Incredible seemed the right word for the show, which kicked off as a gorgeous Miami evening settled over the sea of people packing Lakeside Plaza and beyond. Berg, who conceived and directed the concert, was its incandescent center, moving constantly between conducting a full orchestra of Frost School students arrayed alongside the stage, and playing piano with the powerhouse alumni medalist rhythm section of bass, guitar and drums. (As Ben Folds jammed on a killer rendition of his bluesy, piano-driven "Theme from Dr. Peyser” Berg switched so quickly between conducting, urging on the band, and leading the audience in clapping along that he almost seemed to be three people.) A line of Frost School jazz vocal students, led by Professor Kate Reid, filled out the rich soundscape.

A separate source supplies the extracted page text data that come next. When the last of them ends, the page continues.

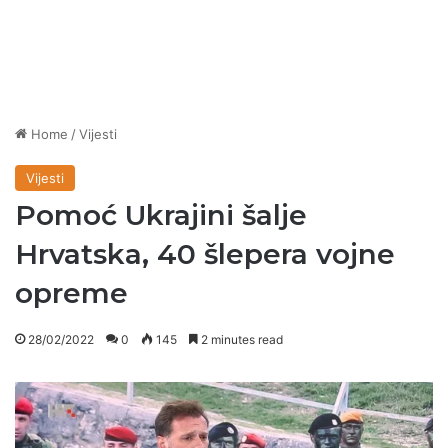
Home
/
Vijesti
Vijesti
Pomoć Ukrajini šalje
Hrvatska, 40 šlepera vojne
opreme
28/02/2022
0
145
2 minutes read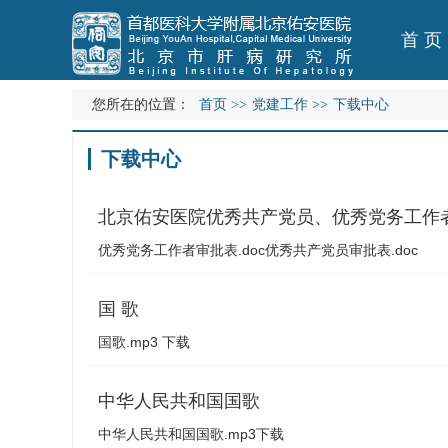
首 页
您所在的位置：
首页
>>
党建工作
>>
下载中心
下载中心
北京佑安医院优秀共产党员、优秀党务工作
优秀党务工作者审批表.doc优秀共产党员审批表.doc
国 歌
国歌.mp3 下载
中华人民共和国国歌
中华人民共和国国歌.mp3下载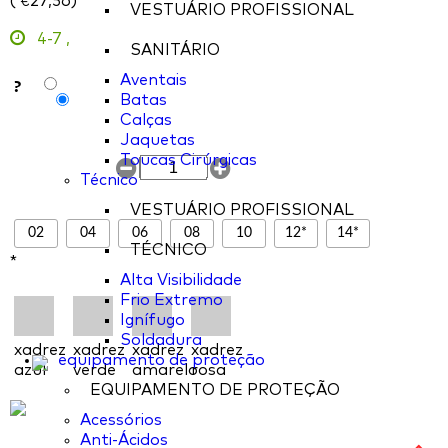
(
27,56
)
€
VESTUÁRIO PROFISSIONAL
4-7
,
SANITÁRIO
Aventais
?
Batas
Calças
Jaquetas
Toucas Cirúrgicas
Técnico
VESTUÁRIO PROFISSIONAL
02
04
06
08
10
12*
14*
TÉCNICO
*
Alta Visibilidade
Frio Extremo
Ignífugo
Soldadura
xadrez
xadrez
xadrez
xadrez
equipamento de proteção
azul
verde
amarelo
rosa
EQUIPAMENTO DE PROTEÇÃO
Acessórios
Anti-Ácidos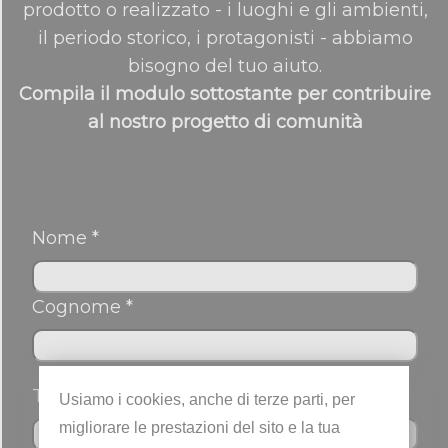
prodotto o realizzato - i luoghi e gli ambienti,
il periodo storico, i protagonisti - abbiamo
bisogno del tuo aiuto.
Compila il modulo sottostante per contribuire
al nostro progetto di comunità
Nome *
Cognome *
Telefono
Usiamo i cookies, anche di terze parti, per
migliorare le prestazioni del sito e la tua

Emcee Jason Kennedy, a School of Communication graduate and celebrity TV reporter and personality, was the warm, adept host who welcomed artists and University leaders to the stage, including President Joe Echevarria and predecessors Julio Frenk and Donna E. Shalala.
While most of the crowd seemed to be current students, there were plenty of middle-aged and older people in the crowd – with all of them ready to cheer on the artists regardless of their era. Phones came out for Miami-raised pop hero Jon Secada, who earned two degrees in jazz vocals in the 80s, stalking the stage in a dynamic performance of his 1991 breakout hit “Just Another Day/Otro Dia Mas Sin Verte” - and also for 2019 graduate Alexis ‘Idarose’ Kesselman, who turned “A Glimpse of Us,” a monster 2022 hit she co-wrote, into a poignant pean of love and loss. Raquel Sofia, a 2009 jazz vocal graduate and Latin Grammy nominee, was luminous singing her “Llorando en una bici.” Towering Carter Vail, another 2019 alum, drew some to sing along on his yearning rock ballad “Harder to Kill.”

People whooped when bassist Will Lee, lean and old-school cool in black sunglasses, son of transformative Frost School Dean William F. Lee, asked who’d heard of Jaco Pastorious, the famous early jazz program bassist, before leading a swinging, dynamic performance of Pastorius’s jazz-funk fusion tune “Liberty City.” The crowd was still but intent for Bruce Hornsby’s quietly passionate performance of his 1986 hit “The Way It Is,” with its haunting refrain of "some things will never change." Though they didn’t attend the Frost School, Latin pop-rock band Bacilos, who formed while attending the University of Miami in the 90s, are indelibly associated with the school. “Over 30 years ago we used to play at a pizza place near here and I introduced this song to my classmates,” said leader Jorge Villamizar to introduce their beloved “Tabaco y Chanel,” prompting the crowd to scream and sing and clap along.

Yet people also seemed riveted by guitarist Pat Metheny, another early jazz program legend, who led a grand, intricate medley of two of his songs, “Have You Heard” and “Are You Going With Me.” Then Echevarria, Berg and interim provost Guillermo Prado dressed a grinning Metheny in graduation regalia and conferred an honorary doctorate in music on the multi-Grammy winning artist.
The show closed, of course, with a birthday song: the powerhouse Dawnn Lewis leading all the artists in the Beatles’ raucous “Birthday” and Stevie Wonder’s soulful “Happy Birthday” and bringing the crowd to their feet. It was a moving moment, as generations of artists celebrated the school that did so much to shape them and their music.